▸ WORK ITEM: The entries below hold a line with "23: (386, 59, 0.97)" and a line with "42: (386, 59, 0.97)". Return those lines and all that lie between them, exactly and only.
[[ PROVIDED ENTRIES open ]]
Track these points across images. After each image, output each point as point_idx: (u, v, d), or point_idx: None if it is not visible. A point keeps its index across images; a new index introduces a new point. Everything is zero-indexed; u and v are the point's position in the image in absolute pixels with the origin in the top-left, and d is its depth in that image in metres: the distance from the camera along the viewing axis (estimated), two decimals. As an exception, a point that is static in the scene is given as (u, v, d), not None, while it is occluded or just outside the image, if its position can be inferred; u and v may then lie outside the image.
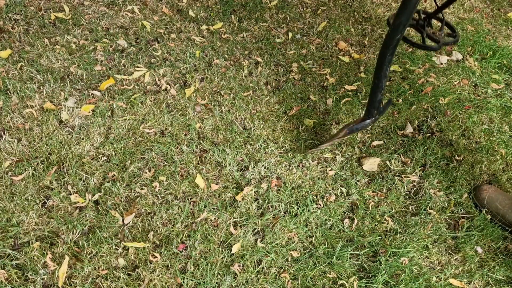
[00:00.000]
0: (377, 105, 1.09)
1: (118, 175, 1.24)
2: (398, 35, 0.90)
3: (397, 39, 0.91)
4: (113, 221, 1.12)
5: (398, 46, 1.27)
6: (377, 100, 1.07)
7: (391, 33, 0.91)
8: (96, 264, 1.03)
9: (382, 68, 1.00)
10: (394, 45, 0.93)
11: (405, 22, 0.88)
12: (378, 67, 1.01)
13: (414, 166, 1.34)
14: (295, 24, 1.96)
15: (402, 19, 0.87)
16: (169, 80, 1.60)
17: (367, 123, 1.13)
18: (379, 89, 1.05)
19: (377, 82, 1.04)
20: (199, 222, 1.14)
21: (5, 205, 1.13)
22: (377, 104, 1.08)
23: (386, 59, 0.97)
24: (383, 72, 1.00)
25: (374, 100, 1.08)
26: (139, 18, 1.91)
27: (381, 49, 0.97)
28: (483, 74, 1.73)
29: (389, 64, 0.99)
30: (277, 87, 1.61)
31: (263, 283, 1.02)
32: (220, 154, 1.32)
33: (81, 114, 1.42)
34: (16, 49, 1.66)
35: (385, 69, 0.99)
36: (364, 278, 1.05)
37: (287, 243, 1.11)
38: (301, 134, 1.41)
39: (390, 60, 0.98)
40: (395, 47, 0.95)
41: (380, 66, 1.00)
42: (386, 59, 0.97)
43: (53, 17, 1.85)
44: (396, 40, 0.92)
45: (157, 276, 1.01)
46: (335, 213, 1.18)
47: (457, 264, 1.10)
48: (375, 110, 1.10)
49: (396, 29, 0.89)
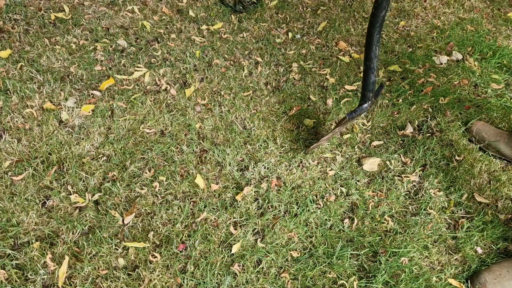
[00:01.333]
0: (372, 87, 1.09)
1: (118, 175, 1.24)
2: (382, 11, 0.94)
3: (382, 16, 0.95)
4: (113, 221, 1.12)
5: (399, 46, 1.27)
6: (371, 82, 1.08)
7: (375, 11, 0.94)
8: (96, 264, 1.03)
9: (372, 48, 1.01)
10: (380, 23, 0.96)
11: None
12: (368, 48, 1.02)
13: (414, 166, 1.34)
14: (295, 24, 1.96)
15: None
16: (169, 80, 1.60)
17: (365, 107, 1.13)
18: (371, 70, 1.06)
19: (368, 64, 1.05)
20: (199, 222, 1.14)
21: (5, 205, 1.13)
22: (372, 86, 1.09)
23: (374, 38, 0.99)
24: (373, 52, 1.02)
25: (368, 83, 1.09)
26: (139, 18, 1.91)
27: (367, 29, 0.99)
28: (483, 74, 1.73)
29: (377, 43, 1.00)
30: (277, 87, 1.61)
31: (263, 283, 1.02)
32: (220, 154, 1.32)
33: (81, 114, 1.42)
34: (16, 49, 1.66)
35: (375, 48, 1.01)
36: (364, 278, 1.05)
37: (287, 243, 1.11)
38: (301, 134, 1.41)
39: (378, 39, 0.99)
40: (381, 25, 0.97)
41: (369, 46, 1.01)
42: (374, 38, 0.99)
43: (53, 17, 1.85)
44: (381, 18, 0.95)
45: (157, 276, 1.01)
46: (335, 213, 1.18)
47: (457, 264, 1.10)
48: (370, 92, 1.10)
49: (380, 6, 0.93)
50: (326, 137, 1.24)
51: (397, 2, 2.18)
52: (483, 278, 1.05)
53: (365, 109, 1.13)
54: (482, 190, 1.28)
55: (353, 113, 1.12)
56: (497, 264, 1.09)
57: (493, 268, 1.08)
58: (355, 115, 1.13)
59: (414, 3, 2.17)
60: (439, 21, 2.06)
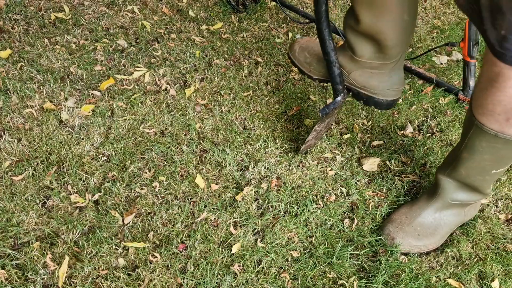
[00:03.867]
0: (339, 80, 1.11)
1: (118, 175, 1.24)
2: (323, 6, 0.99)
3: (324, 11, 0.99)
4: (113, 221, 1.12)
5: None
6: (336, 75, 1.10)
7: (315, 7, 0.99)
8: (96, 264, 1.03)
9: (326, 43, 1.05)
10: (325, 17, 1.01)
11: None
12: (322, 44, 1.05)
13: (414, 166, 1.34)
14: (295, 24, 1.96)
15: None
16: (169, 80, 1.60)
17: (338, 100, 1.14)
18: (332, 63, 1.08)
19: (327, 58, 1.08)
20: (199, 222, 1.14)
21: (5, 205, 1.13)
22: (338, 78, 1.11)
23: (325, 33, 1.02)
24: (328, 47, 1.05)
25: (334, 76, 1.11)
26: (139, 18, 1.91)
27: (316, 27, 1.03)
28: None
29: (330, 37, 1.03)
30: (277, 87, 1.61)
31: (263, 283, 1.02)
32: (220, 154, 1.32)
33: (81, 114, 1.42)
34: (16, 49, 1.66)
35: (329, 42, 1.04)
36: (364, 278, 1.05)
37: (287, 243, 1.11)
38: (301, 134, 1.41)
39: (328, 33, 1.03)
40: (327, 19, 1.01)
41: (323, 42, 1.05)
42: (324, 33, 1.02)
43: (53, 17, 1.85)
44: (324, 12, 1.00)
45: (157, 276, 1.01)
46: (335, 213, 1.18)
47: (456, 263, 1.10)
48: (339, 85, 1.12)
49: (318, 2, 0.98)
50: (311, 137, 1.23)
51: (397, 2, 2.18)
52: (387, 230, 1.10)
53: (338, 102, 1.14)
54: (482, 190, 1.28)
55: (325, 109, 1.13)
56: (396, 213, 1.15)
57: (393, 217, 1.13)
58: (329, 110, 1.13)
59: (414, 3, 2.17)
60: (439, 21, 2.06)
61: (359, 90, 1.11)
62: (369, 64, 1.04)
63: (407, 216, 1.11)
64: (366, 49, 1.02)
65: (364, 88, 1.09)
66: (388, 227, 1.11)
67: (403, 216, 1.11)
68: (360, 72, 1.07)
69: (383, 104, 1.12)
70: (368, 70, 1.06)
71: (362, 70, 1.06)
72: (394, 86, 1.08)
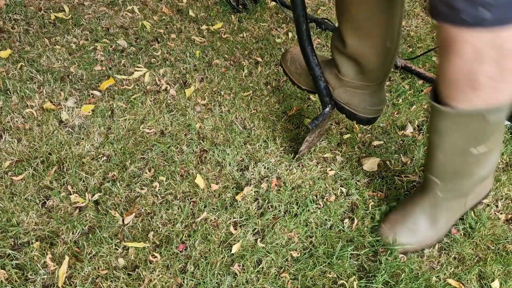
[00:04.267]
0: (325, 92, 1.16)
1: (118, 175, 1.24)
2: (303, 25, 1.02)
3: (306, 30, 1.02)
4: (113, 221, 1.12)
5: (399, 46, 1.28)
6: (322, 88, 1.15)
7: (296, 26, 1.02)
8: (96, 264, 1.03)
9: (310, 60, 1.09)
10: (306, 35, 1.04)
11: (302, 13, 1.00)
12: (307, 60, 1.10)
13: (414, 166, 1.34)
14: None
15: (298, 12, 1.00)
16: (169, 80, 1.60)
17: (326, 111, 1.19)
18: (318, 78, 1.13)
19: (312, 73, 1.12)
20: (199, 222, 1.14)
21: (5, 205, 1.13)
22: (324, 91, 1.15)
23: (308, 50, 1.06)
24: (312, 62, 1.09)
25: (320, 89, 1.15)
26: (139, 18, 1.91)
27: (299, 45, 1.07)
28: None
29: (313, 53, 1.07)
30: (277, 87, 1.61)
31: (263, 283, 1.02)
32: (220, 154, 1.32)
33: (81, 114, 1.42)
34: (16, 49, 1.66)
35: (312, 59, 1.09)
36: (364, 278, 1.05)
37: (287, 243, 1.11)
38: (301, 134, 1.41)
39: (311, 49, 1.07)
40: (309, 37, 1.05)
41: (307, 58, 1.09)
42: (307, 50, 1.06)
43: (53, 17, 1.85)
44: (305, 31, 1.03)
45: (157, 276, 1.01)
46: (335, 213, 1.18)
47: (456, 263, 1.10)
48: (326, 97, 1.17)
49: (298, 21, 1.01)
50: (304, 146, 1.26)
51: (397, 2, 2.18)
52: (382, 229, 1.12)
53: (327, 113, 1.19)
54: (482, 190, 1.28)
55: (315, 121, 1.18)
56: (392, 212, 1.15)
57: (389, 216, 1.14)
58: (318, 121, 1.18)
59: (414, 3, 2.17)
60: (439, 21, 2.06)
61: (343, 105, 1.18)
62: (352, 84, 1.11)
63: (402, 214, 1.12)
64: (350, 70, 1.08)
65: (347, 104, 1.16)
66: (382, 227, 1.12)
67: (398, 215, 1.12)
68: (343, 89, 1.13)
69: (363, 120, 1.19)
70: (351, 89, 1.12)
71: (346, 88, 1.13)
72: (375, 107, 1.15)
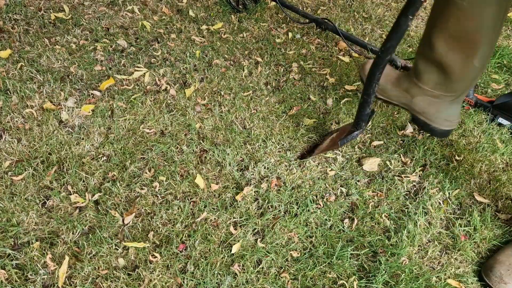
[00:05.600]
0: (366, 118, 1.16)
1: (118, 175, 1.24)
2: (388, 56, 0.97)
3: (387, 60, 0.98)
4: (113, 221, 1.12)
5: (398, 47, 1.28)
6: (365, 113, 1.15)
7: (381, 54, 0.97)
8: (96, 264, 1.03)
9: (372, 86, 1.06)
10: (384, 65, 1.00)
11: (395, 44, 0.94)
12: (368, 84, 1.06)
13: (414, 166, 1.34)
14: (295, 24, 1.96)
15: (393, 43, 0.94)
16: (169, 80, 1.60)
17: (355, 134, 1.21)
18: (368, 104, 1.12)
19: (366, 98, 1.10)
20: (199, 222, 1.14)
21: (5, 205, 1.13)
22: (365, 117, 1.16)
23: (376, 77, 1.04)
24: (372, 89, 1.07)
25: (363, 114, 1.15)
26: (139, 18, 1.91)
27: (371, 68, 1.02)
28: (483, 74, 1.74)
29: (377, 81, 1.05)
30: (277, 87, 1.61)
31: (263, 283, 1.02)
32: (220, 154, 1.32)
33: (81, 114, 1.42)
34: (16, 49, 1.66)
35: (374, 86, 1.06)
36: (364, 278, 1.05)
37: (287, 243, 1.11)
38: (301, 134, 1.41)
39: (379, 78, 1.04)
40: (384, 66, 1.01)
41: (370, 83, 1.06)
42: (375, 77, 1.03)
43: (53, 17, 1.85)
44: (386, 61, 0.98)
45: (157, 276, 1.01)
46: (335, 213, 1.18)
47: (457, 264, 1.10)
48: (363, 122, 1.18)
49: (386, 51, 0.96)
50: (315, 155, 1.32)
51: (397, 2, 2.18)
52: (498, 272, 1.06)
53: (355, 136, 1.21)
54: (482, 190, 1.28)
55: (344, 140, 1.21)
56: (502, 254, 1.10)
57: (501, 259, 1.09)
58: (346, 141, 1.21)
59: (414, 3, 2.17)
60: (439, 21, 2.06)
61: (417, 116, 1.17)
62: (431, 93, 1.10)
63: None
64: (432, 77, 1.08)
65: (422, 113, 1.15)
66: (498, 269, 1.06)
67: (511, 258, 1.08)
68: (422, 97, 1.13)
69: (437, 132, 1.17)
70: (430, 97, 1.12)
71: (424, 97, 1.12)
72: (450, 118, 1.14)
[[ PROVIDED ENTRIES closed ]]
▸ RESULT OF THIS TASK:
23: (386, 59, 0.97)
24: (383, 72, 1.00)
25: (374, 100, 1.08)
26: (139, 18, 1.91)
27: (381, 49, 0.97)
28: (483, 74, 1.73)
29: (389, 64, 0.99)
30: (277, 87, 1.61)
31: (263, 283, 1.02)
32: (220, 154, 1.32)
33: (81, 114, 1.42)
34: (16, 49, 1.66)
35: (385, 69, 0.99)
36: (364, 278, 1.05)
37: (287, 243, 1.11)
38: (301, 134, 1.41)
39: (390, 60, 0.98)
40: (395, 47, 0.95)
41: (380, 66, 1.00)
42: (386, 59, 0.97)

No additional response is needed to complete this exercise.